For every line in the material below that holds "حركة", report the line.

++++

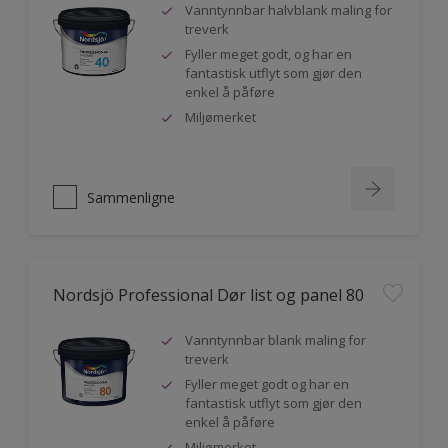
Vanntynnbar halvblank maling for
treverk
Fyller meget godt, og har en
fantastisk utflyt som gjør den
enkel å påføre
Miljømerket
Sammenligne
Nordsjö Professional Dør list og panel 80
Vanntynnbar blank maling for
treverk
Fyller meget godt og har en
fantastisk utflyt som gjør den
enkel å påføre
Miljømerket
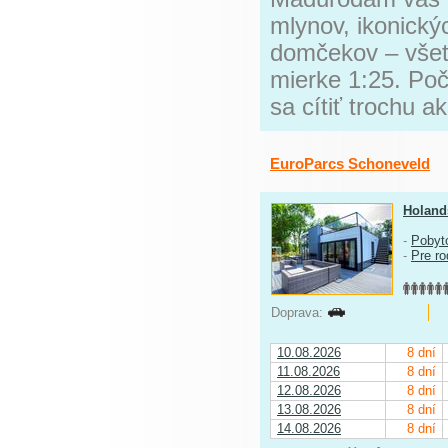
mlynov, ikonický
domčekov – všet
mierke 1:25. Poč
sa cítiť trochu ak
EuroParcs Schoneveld
Holand
-
Pobyt
-
Pre ro
Doprava:
10.08.2026
8 dní
11.08.2026
8 dní
12.08.2026
8 dní
13.08.2026
8 dní
14.08.2026
8 dní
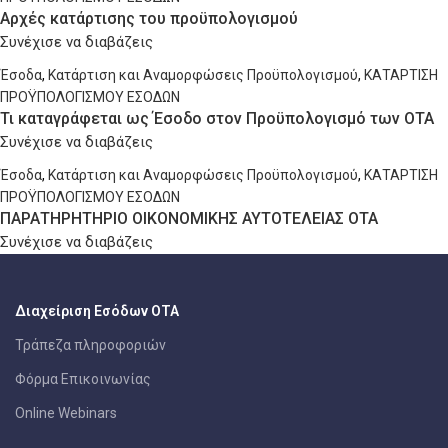
Αρχές κατάρτισης του προϋπολογισμού
Συνέχισε να διαβάζεις
Έσοδα
,
Κατάρτιση και Αναμορφώσεις Προϋπολογισμού
,
ΚΑΤΑΡΤΙΣΗ
ΠΡΟΫΠΟΛΟΓΙΣΜΟΥ ΕΣΟΔΩΝ
Τι καταγράφεται ως Έσοδο στον Προϋπολογισμό των ΟΤΑ
Συνέχισε να διαβάζεις
Έσοδα
,
Κατάρτιση και Αναμορφώσεις Προϋπολογισμού
,
ΚΑΤΑΡΤΙΣΗ
ΠΡΟΫΠΟΛΟΓΙΣΜΟΥ ΕΣΟΔΩΝ
ΠΑΡΑΤΗΡΗΤΗΡΙΟ ΟΙΚΟΝΟΜΙΚΗΣ ΑΥΤΟΤΕΛΕΙΑΣ ΟΤΑ
Συνέχισε να διαβάζεις
Διαχείριση Εσόδων ΟΤΑ
Τράπεζα πληροφοριών
Φόρμα Επικοινωνίας
Online Webinars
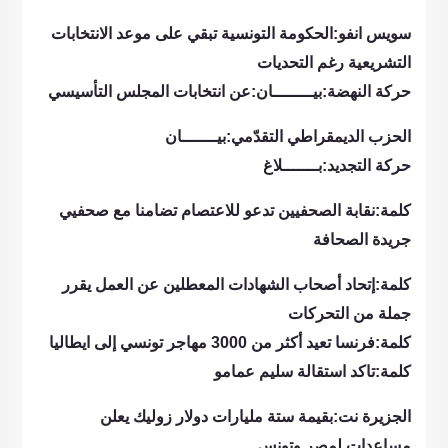
سويس انفو:الحكومة التونسية تبقي على موعد الانتخابات
التشريعية رغم التحديات
حركة النهضة:بيــــــــان:عن انتخابات المجلس التأسيسي
الحزب الديمقراطي التقدّمي:بيـــــــان
حركة التجديد:بـــــــلاغ
كلمة:نقابة الصحفيين تدعو للاعتصام تضامنا مع صحفيي
جريدة الصحافة
كلمة:إتحاد أصحاب الشهادات المعطلين عن العمل يقرر
جملة من التحركات
كلمة:فرنسا تعيد أكثر من 3000 مهاجر تونسي إلى ايطاليا
كلمة:تاكد استقالة سليم عمامو
الجزيرة نت:بقيمة ستة مليارات دولار زوليك يعلن
مساعدات لمصر وتونس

++++

__SOLUTION TO THE EXERCISE__.
حركة النهضة:بيــــــــان:عن انتخابات المجلس التأسيسي
حركة التجديد:بـــــــلاغ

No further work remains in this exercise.